- **TASK DETAILS**
Reproduce the records from their first line through the line containing "ANNE/ CRAHAY ANNE/", both included, with "Tienda" replaced by "Store" and everything else unchanged.

- **DATA FOR REVIEW**
::::::::::

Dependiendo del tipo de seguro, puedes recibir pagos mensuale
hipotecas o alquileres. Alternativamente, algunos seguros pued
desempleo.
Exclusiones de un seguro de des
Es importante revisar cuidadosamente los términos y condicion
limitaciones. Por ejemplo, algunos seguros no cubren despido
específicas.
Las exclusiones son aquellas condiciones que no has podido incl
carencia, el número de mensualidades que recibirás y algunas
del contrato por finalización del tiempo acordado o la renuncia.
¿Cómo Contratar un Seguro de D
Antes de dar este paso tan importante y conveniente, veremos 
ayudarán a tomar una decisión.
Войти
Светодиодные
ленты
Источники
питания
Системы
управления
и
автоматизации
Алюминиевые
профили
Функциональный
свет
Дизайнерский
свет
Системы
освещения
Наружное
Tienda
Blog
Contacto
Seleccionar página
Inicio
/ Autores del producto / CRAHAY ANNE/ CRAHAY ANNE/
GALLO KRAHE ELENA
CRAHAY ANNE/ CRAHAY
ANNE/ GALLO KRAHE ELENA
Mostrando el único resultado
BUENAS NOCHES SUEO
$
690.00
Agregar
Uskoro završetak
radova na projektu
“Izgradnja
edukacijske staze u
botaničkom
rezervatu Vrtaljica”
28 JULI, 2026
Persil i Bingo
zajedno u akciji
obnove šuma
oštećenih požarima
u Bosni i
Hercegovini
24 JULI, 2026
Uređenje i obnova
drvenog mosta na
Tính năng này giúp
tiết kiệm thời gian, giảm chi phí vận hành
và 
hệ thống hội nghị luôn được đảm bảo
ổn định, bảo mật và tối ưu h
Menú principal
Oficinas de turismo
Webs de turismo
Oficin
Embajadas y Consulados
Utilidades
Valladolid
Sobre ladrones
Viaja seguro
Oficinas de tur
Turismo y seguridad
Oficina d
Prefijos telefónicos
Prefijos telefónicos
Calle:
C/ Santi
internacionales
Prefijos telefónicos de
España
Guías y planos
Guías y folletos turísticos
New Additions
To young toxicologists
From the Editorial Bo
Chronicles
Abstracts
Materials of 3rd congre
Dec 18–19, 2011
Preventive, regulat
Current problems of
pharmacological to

::::::::::

- **ANSWER AREA**
Dependiendo del tipo de seguro, puedes recibir pagos mensuale
hipotecas o alquileres. Alternativamente, algunos seguros pued
desempleo.
Exclusiones de un seguro de des
Es importante revisar cuidadosamente los términos y condicion
limitaciones. Por ejemplo, algunos seguros no cubren despido
específicas.
Las exclusiones son aquellas condiciones que no has podido incl
carencia, el número de mensualidades que recibirás y algunas
del contrato por finalización del tiempo acordado o la renuncia.
¿Cómo Contratar un Seguro de D
Antes de dar este paso tan importante y conveniente, veremos 
ayudarán a tomar una decisión.
Войти
Светодиодные
ленты
Источники
питания
Системы
управления
и
автоматизации
Алюминиевые
профили
Функциональный
свет
Дизайнерский
свет
Системы
освещения
Наружное
Store
Blog
Contacto
Seleccionar página
Inicio
/ Autores del producto / CRAHAY ANNE/ CRAHAY ANNE/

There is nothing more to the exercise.